Input:
■ ■ ■ ■ ■

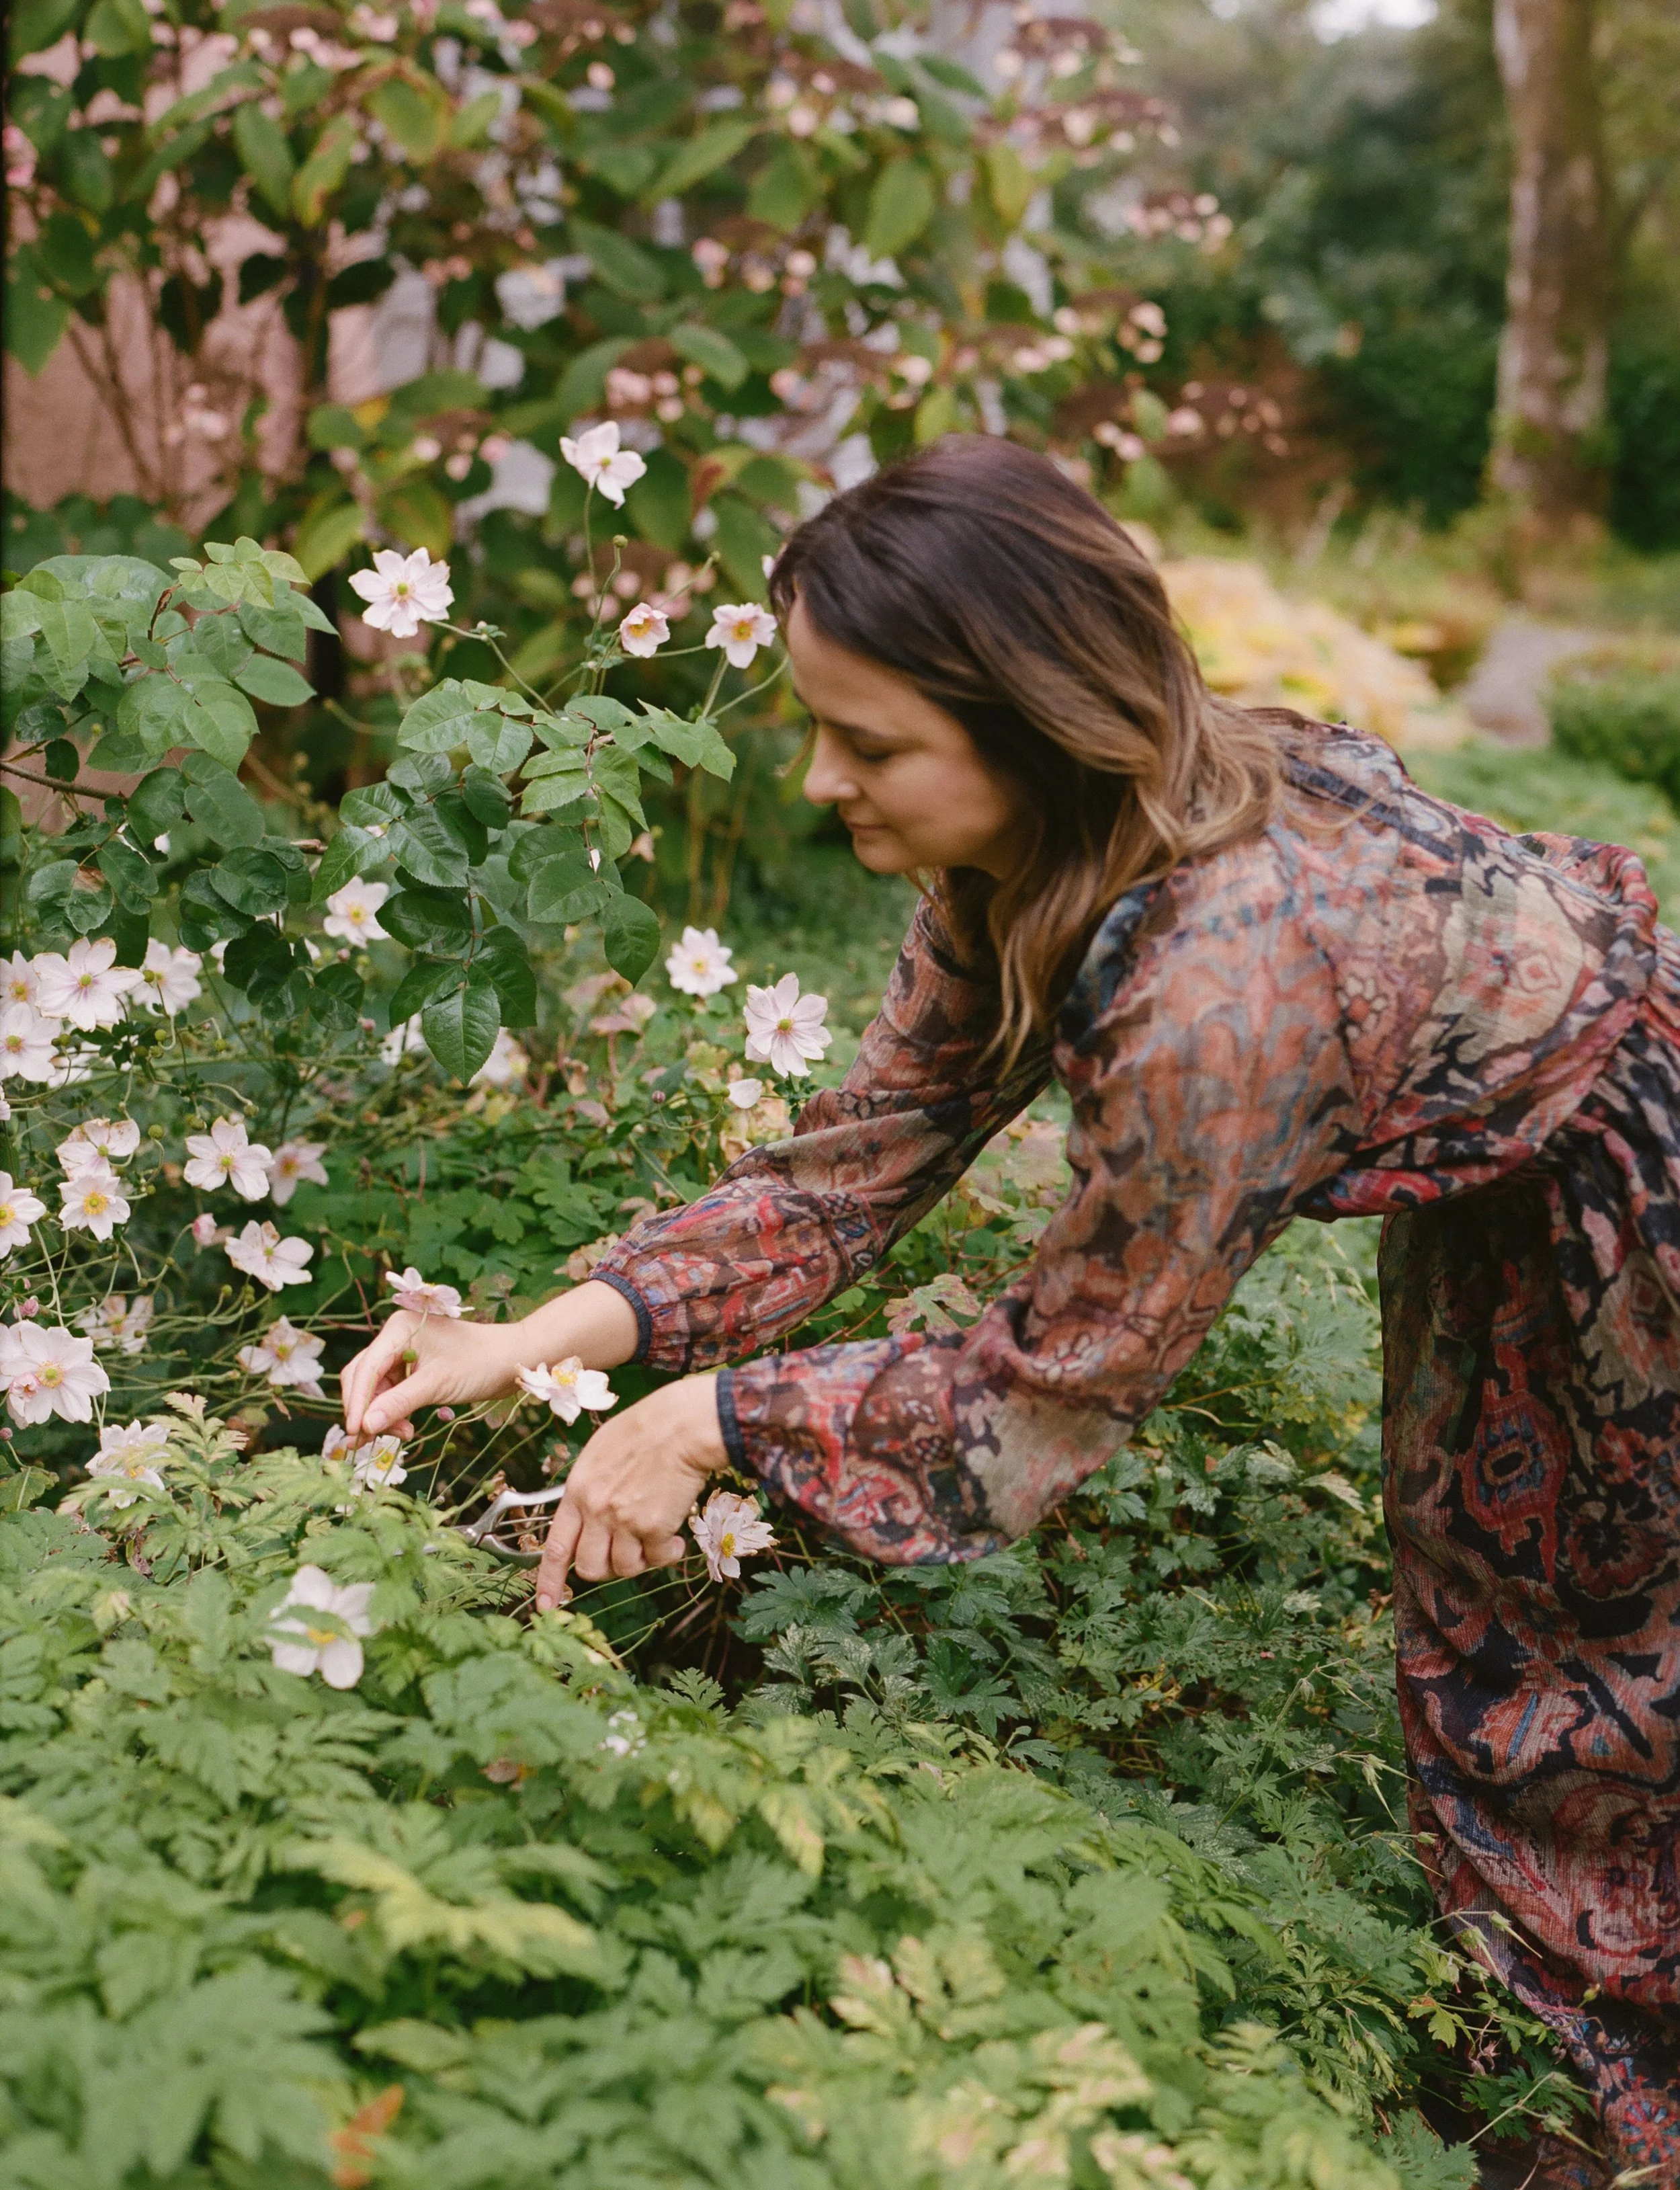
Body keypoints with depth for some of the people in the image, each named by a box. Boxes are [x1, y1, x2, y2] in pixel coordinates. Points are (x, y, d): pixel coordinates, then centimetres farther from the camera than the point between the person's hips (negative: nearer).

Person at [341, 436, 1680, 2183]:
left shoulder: (1228, 973, -42)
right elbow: (859, 1161, -9)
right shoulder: (1028, 860, -15)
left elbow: (1042, 1400, -30)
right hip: (1499, 1195, 8)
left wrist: (716, 1420, -22)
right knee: (1488, 1663, 20)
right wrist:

■ ■ ■ ■ ■

Exercise prompt:
Examine the entries and report how many of their lines contain the string "left", giving no more than the number.

Solution for this exercise:
3